Just like an XML file has to start with a < and end with >, RTF files are made up of elements that are delimited by matching { and } curly braces. In principle, you could write valid RTF using any text editor, and the Microsoft documentation would show you how. That fact came in handy a few times when Word managed to mangle some other document with its 'fast save' feature or as punishment for sending the document to be edited at one machine too many during a technical review. The solution to essentially any problem, as long as the .DOC file was possible to open at all, would be to save the document as .RTF, count the number of {s and }s and see if the numbers were equal. If they were not, you would add one of the missing kind at either the top or the bottom, using any straight text editor. The magic would work, or at least put you in a position where you could extract useful data.

Over time you would upgrade to newer tools, and Microsoft's development discipline (amply documentend in the OOXML tomes) would show up at every Word upgrade if you had not been paying attention.

It would go like this: You get the fresh Word version with all the new bells and whistles, and do another revision of the help system for an app. The help compile would break horribly, and after some hair-pulling and tabletop-thumping you would eventually remember that this had in fact happened before.

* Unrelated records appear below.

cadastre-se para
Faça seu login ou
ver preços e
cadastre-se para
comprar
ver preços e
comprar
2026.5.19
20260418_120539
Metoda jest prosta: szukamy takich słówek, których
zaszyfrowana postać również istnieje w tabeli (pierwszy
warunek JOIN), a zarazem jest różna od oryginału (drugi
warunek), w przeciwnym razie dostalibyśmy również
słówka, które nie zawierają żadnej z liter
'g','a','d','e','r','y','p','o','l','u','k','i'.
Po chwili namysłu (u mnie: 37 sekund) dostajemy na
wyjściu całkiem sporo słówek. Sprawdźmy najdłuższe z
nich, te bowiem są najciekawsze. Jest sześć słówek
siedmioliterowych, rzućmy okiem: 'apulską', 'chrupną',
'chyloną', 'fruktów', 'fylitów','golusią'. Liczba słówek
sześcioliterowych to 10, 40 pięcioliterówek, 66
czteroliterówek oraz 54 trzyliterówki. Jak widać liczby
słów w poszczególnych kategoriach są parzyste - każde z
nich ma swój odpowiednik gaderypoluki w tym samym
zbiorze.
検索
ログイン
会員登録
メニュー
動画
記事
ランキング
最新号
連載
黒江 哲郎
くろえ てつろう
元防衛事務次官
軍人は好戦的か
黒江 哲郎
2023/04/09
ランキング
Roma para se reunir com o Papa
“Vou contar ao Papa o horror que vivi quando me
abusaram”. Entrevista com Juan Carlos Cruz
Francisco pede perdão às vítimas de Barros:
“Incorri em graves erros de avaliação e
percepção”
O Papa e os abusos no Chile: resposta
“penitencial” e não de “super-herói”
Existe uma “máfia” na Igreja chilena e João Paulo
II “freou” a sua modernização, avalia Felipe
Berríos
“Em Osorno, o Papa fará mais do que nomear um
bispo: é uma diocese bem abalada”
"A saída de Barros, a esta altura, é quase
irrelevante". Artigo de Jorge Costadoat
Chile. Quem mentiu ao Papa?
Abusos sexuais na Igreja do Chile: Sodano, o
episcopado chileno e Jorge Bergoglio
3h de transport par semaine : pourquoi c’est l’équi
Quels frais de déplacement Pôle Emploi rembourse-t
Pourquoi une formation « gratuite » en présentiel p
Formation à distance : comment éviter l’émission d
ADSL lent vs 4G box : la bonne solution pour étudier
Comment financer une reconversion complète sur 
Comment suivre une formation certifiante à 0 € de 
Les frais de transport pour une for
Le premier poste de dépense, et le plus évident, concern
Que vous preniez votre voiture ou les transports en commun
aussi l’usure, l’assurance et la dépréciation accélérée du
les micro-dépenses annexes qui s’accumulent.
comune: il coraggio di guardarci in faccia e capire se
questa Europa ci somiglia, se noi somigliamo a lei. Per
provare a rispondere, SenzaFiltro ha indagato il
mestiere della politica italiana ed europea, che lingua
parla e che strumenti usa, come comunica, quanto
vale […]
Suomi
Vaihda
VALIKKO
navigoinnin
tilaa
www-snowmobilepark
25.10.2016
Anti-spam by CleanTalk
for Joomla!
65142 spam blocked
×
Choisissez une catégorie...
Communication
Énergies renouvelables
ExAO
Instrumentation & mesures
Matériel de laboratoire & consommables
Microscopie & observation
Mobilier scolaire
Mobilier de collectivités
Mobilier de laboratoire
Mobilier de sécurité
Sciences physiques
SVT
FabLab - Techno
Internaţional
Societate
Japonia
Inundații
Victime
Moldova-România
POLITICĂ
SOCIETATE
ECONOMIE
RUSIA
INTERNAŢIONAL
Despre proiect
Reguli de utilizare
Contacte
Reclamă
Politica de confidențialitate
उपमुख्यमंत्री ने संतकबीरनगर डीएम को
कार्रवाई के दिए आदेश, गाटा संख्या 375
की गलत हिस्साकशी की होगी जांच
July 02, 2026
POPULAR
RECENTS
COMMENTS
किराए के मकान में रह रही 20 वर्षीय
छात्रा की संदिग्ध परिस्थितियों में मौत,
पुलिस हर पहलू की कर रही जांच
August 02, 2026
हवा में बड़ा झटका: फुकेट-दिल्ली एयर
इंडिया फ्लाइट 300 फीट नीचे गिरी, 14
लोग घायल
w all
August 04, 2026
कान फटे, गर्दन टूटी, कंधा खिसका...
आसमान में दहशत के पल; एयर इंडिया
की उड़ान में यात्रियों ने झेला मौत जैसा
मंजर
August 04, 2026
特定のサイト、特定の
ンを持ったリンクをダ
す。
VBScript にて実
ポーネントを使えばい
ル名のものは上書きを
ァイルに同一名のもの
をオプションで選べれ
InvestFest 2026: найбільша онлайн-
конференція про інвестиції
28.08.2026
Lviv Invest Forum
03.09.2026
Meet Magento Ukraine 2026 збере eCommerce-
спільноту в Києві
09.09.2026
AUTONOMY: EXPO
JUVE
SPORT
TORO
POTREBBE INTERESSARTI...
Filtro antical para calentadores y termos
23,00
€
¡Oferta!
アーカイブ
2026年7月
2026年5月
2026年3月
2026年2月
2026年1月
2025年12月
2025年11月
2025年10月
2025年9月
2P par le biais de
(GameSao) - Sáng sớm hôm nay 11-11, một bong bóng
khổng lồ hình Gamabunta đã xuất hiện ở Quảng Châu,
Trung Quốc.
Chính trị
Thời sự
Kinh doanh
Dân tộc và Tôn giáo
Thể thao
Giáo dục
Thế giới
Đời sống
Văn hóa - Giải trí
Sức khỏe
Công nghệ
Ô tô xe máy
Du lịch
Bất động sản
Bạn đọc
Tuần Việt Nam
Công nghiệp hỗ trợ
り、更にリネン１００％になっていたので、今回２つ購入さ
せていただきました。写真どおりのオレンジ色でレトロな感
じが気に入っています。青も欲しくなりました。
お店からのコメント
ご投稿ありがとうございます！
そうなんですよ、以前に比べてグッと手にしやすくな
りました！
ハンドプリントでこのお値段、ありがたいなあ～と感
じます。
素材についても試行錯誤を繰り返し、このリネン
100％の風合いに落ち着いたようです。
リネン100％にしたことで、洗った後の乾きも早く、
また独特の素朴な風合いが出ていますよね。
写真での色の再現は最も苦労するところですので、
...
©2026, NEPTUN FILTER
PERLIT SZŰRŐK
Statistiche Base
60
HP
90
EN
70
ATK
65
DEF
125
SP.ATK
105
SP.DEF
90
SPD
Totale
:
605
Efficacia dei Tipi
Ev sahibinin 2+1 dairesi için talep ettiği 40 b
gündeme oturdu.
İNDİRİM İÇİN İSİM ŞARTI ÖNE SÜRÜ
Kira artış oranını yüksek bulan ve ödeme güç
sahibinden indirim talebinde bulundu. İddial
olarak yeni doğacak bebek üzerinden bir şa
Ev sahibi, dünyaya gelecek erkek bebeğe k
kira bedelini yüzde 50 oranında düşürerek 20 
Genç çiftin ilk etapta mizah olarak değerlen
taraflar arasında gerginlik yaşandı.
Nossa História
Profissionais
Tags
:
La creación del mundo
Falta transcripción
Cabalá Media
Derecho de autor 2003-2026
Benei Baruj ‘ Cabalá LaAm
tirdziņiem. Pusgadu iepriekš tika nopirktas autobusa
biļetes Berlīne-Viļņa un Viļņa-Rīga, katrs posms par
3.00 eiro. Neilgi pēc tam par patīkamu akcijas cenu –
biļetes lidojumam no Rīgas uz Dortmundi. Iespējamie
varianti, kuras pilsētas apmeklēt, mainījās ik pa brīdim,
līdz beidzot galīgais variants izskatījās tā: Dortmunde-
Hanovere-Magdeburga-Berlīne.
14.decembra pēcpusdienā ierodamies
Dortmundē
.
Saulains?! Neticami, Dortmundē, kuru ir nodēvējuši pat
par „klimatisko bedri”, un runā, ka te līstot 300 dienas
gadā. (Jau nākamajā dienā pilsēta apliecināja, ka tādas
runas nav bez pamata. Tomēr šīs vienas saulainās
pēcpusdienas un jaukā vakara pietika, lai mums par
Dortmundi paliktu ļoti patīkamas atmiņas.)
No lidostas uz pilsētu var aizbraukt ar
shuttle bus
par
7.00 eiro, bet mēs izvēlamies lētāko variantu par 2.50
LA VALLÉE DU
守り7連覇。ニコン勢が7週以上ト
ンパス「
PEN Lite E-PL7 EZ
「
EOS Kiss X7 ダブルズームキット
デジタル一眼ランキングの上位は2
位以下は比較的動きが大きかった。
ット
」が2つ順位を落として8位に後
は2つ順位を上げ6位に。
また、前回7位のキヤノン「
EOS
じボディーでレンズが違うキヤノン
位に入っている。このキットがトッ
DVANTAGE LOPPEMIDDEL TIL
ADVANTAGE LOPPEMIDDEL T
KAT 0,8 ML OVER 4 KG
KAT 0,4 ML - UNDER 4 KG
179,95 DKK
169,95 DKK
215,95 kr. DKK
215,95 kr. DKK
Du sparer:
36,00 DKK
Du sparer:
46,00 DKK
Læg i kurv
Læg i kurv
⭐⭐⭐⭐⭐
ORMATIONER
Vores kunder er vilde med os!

The definition of RTF had changed.

After a while you would discover that hidden somewhere deep in the new Word's online help or README you would find Microsoft noting that application developers would need to install a newer version of the help compiler to get their RTF to compile. Or to put it slightly differently, the operative definition of what "RTF" is would always be "whatever Word produces when you save as RTF". To their credit, the RTF people at Microsoft would usually publish a new version of the specification some time after a new Word release.

So, we've been there before. "Whatever Microsoft {Word,Excel,PowerPoint} produces" is likely to be the operative definition of what OOXML is, even if the 9,000 pages and counting specification says something subtly different.

With a specification that lets dates be represented in radically different ways depending on context, say if you're saving from a word processor, a spreadsheet or a presentation program, we're in for a lot of entertainment, I'm sure.

The other things I'm sure about are that there will never be an implementation of OOXML as currently written (even if the OpenOffice.org people have made noises that they might try), and that a full implementation of anything vaguely similar will have to come from Microsoft.

Real gluttons for punishment could try the new hobby (or profession, if you can get a sponsor) of tracking the the day to day development in the set of differences between OOXML-as-published and OOXML-as-implemented.

Stuff I'll be getting back to: OpenBSD 4.3 is about to hit a mirror near you and hopefully your mailbox very soon, and more spam follies.


Update 2015-04-04: The demonstration document appears to load correctly in LibreOffice 4.3 -- I just tried it, and a screenshot is available here. I have no useful data on when the document became readable for anything not produced by Microsoft. In other news, Microsoft has now announced that an upcoming release of their Office product will be able to read and save ODF files.